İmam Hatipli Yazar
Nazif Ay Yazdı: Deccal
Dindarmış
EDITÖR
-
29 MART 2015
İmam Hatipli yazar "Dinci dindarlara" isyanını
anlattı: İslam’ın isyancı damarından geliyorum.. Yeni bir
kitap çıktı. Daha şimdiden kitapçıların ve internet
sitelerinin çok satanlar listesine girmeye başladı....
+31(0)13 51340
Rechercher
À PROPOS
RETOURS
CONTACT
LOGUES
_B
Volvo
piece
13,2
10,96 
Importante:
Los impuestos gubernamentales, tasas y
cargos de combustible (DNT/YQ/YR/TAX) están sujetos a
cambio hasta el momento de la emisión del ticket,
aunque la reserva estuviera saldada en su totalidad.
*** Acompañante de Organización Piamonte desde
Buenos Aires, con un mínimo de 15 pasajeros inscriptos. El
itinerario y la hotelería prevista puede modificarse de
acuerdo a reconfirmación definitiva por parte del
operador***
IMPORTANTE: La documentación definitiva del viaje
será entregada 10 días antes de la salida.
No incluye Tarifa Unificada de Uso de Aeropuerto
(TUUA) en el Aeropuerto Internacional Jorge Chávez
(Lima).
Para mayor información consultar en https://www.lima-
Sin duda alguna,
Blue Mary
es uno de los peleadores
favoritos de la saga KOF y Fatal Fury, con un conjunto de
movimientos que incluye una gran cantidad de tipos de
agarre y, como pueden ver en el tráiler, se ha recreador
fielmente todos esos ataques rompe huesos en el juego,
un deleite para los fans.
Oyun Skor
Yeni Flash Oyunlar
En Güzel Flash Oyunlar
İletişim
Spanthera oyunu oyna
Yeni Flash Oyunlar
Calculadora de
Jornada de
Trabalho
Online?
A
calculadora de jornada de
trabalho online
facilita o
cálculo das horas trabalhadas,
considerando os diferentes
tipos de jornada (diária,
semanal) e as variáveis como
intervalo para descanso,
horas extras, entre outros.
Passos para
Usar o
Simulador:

__WORK ITEM__: Select every line of the material above that contains the string "Hatipli", treating uppercase and lowercase letters as distinct.

__SOLUTION FOR THIS PROBLEM__:
İmam Hatipli Yazar
İmam Hatipli yazar "Dinci dindarlara" isyanını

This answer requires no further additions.